• **Problem description**
Count how many lines below include the string "nose", and give that number without anything else.

[Human pose keypoint data]
------------------------------------------------------------------------

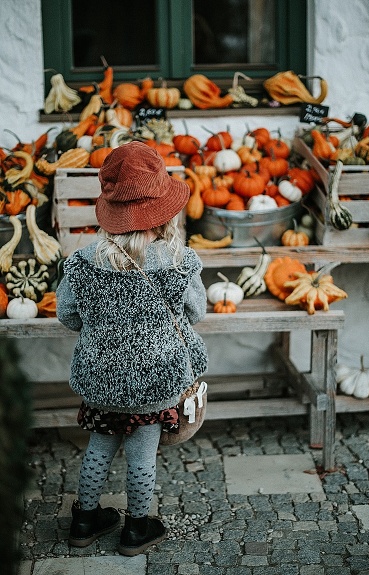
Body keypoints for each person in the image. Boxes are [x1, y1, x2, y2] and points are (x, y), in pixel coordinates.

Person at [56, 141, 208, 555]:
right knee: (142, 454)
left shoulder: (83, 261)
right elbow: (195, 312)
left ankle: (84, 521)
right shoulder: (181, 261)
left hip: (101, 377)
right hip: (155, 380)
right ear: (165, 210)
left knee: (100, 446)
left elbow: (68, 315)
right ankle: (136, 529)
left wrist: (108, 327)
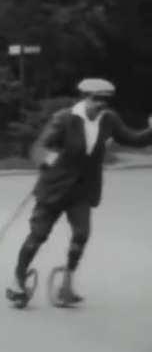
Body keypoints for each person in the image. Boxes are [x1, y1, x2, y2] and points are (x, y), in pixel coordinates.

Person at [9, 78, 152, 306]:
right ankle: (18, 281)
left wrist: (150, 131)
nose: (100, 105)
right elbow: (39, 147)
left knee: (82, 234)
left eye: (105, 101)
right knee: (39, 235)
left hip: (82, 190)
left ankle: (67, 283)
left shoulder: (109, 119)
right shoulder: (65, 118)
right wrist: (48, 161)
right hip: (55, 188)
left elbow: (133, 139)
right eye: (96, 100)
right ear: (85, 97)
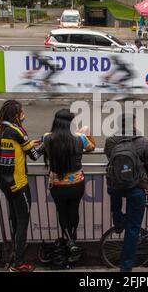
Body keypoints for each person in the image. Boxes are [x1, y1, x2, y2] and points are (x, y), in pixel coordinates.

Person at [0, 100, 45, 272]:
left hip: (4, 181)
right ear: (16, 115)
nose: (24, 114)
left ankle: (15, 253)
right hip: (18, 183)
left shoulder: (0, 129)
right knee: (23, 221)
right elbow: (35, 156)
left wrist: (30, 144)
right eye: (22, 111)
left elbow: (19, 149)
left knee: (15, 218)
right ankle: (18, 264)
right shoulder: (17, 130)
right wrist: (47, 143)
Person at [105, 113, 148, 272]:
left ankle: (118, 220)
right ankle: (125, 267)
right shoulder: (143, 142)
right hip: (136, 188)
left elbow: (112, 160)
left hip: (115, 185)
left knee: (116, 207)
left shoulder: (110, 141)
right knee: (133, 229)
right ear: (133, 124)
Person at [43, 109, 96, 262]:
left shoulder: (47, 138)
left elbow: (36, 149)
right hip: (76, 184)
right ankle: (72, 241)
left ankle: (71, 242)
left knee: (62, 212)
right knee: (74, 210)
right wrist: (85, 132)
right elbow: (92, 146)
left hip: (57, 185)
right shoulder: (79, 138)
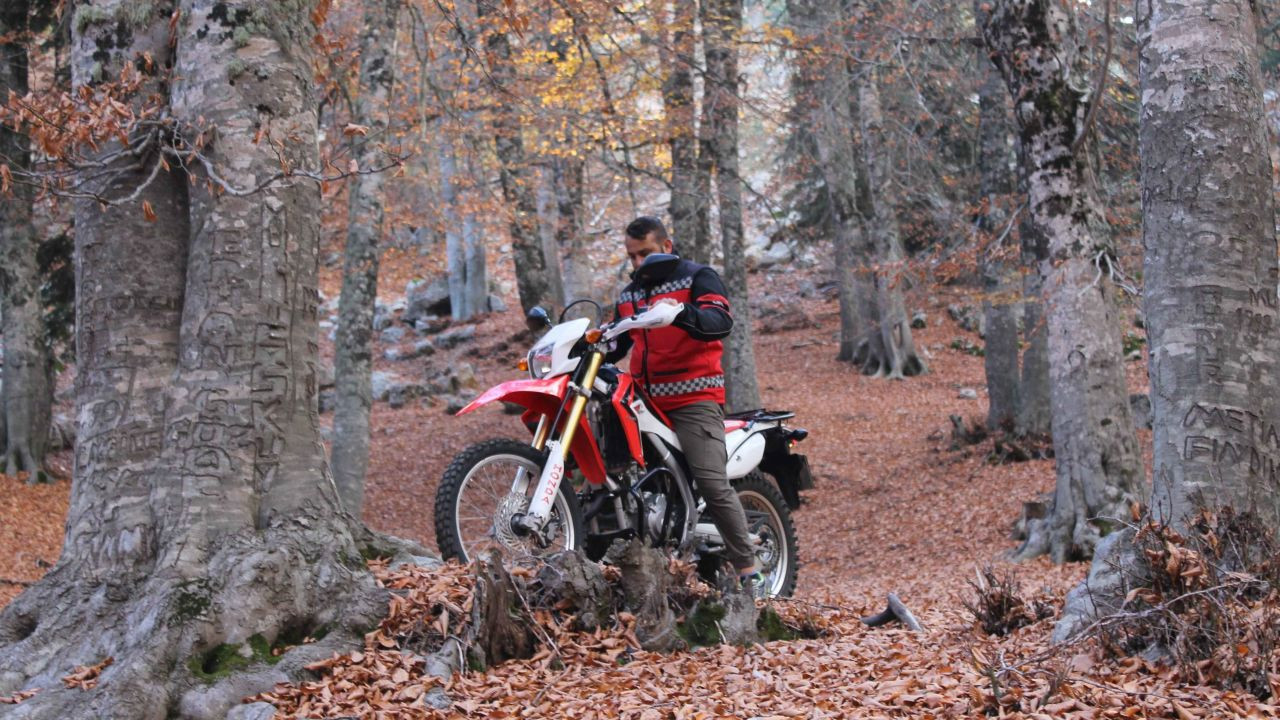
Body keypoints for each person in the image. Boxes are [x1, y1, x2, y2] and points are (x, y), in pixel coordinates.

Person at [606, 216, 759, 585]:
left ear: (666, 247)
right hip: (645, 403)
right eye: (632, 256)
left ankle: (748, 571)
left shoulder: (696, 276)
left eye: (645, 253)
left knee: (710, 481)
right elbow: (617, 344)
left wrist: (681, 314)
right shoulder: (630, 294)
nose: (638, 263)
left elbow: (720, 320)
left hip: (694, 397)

------------------------------------------------------------------------

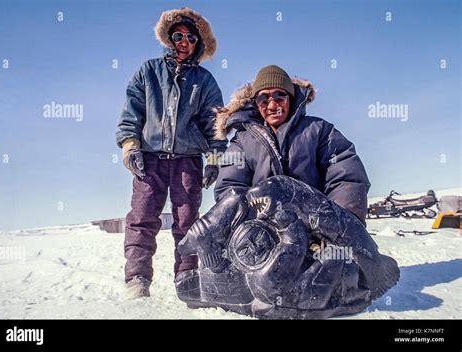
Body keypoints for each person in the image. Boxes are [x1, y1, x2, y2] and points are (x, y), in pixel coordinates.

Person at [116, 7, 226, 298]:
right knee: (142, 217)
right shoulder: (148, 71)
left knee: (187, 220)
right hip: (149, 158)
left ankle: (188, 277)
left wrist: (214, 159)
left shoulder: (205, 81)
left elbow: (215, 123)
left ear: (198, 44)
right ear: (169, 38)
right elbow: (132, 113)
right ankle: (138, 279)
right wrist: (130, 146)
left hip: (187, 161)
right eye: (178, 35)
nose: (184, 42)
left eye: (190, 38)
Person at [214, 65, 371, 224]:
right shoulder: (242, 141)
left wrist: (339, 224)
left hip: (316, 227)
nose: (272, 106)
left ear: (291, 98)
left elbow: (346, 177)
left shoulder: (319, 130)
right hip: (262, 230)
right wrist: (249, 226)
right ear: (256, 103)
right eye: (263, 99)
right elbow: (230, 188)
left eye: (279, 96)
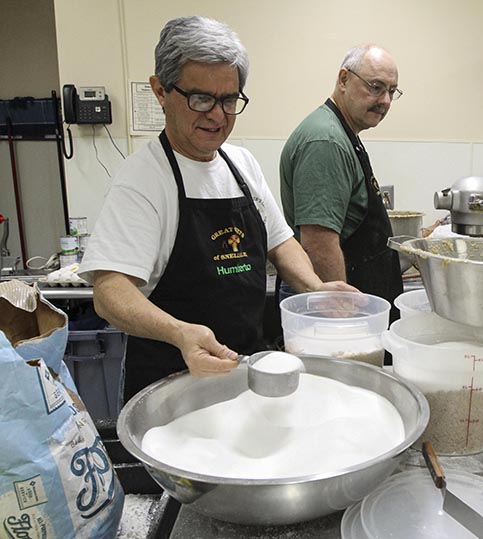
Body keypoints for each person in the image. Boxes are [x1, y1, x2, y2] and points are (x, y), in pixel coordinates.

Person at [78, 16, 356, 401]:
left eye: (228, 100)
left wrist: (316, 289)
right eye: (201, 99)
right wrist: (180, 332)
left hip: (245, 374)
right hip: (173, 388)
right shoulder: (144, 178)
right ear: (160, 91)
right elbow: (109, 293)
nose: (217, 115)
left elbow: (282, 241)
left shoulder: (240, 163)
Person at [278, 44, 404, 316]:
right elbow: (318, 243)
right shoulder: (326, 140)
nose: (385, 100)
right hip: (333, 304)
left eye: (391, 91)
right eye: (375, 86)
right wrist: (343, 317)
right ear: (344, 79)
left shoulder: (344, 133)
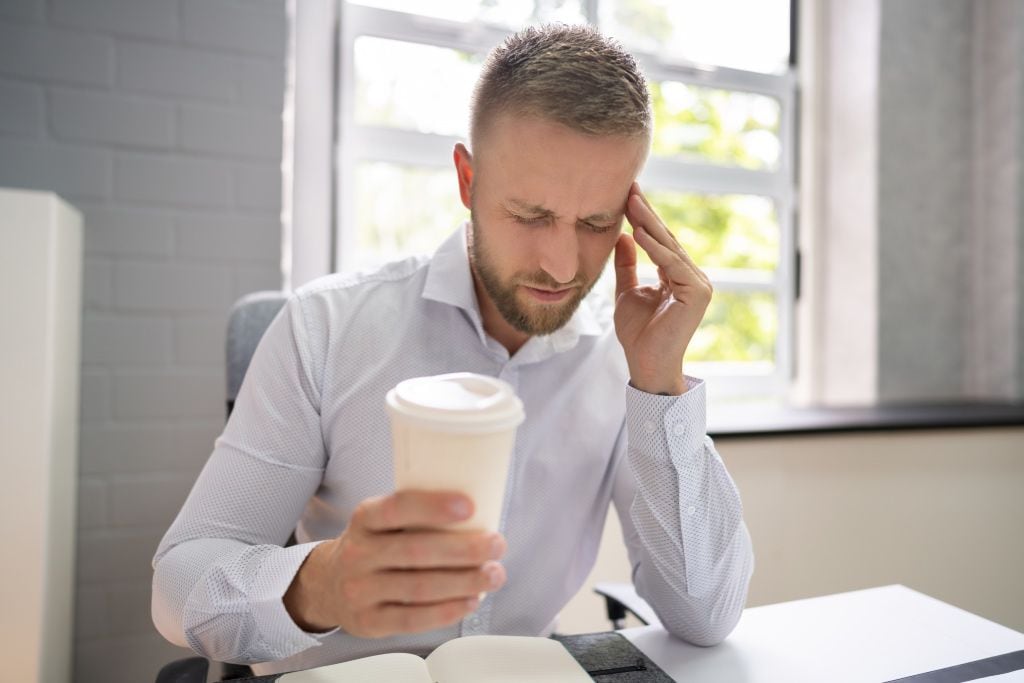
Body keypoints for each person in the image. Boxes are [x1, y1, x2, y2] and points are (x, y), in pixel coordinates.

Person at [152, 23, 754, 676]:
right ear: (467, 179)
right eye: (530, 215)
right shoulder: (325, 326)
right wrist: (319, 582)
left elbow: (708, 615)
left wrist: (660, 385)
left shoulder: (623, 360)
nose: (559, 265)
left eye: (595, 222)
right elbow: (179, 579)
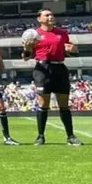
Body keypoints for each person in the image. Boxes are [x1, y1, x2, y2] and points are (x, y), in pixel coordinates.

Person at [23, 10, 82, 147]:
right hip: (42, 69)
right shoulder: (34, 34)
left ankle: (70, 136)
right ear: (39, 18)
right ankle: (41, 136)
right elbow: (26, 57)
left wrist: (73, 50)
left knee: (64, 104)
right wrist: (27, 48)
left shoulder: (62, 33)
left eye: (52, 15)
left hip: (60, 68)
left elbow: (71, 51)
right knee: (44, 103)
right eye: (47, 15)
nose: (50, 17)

------------------------------------------------------------------------

• **Expected answer**
9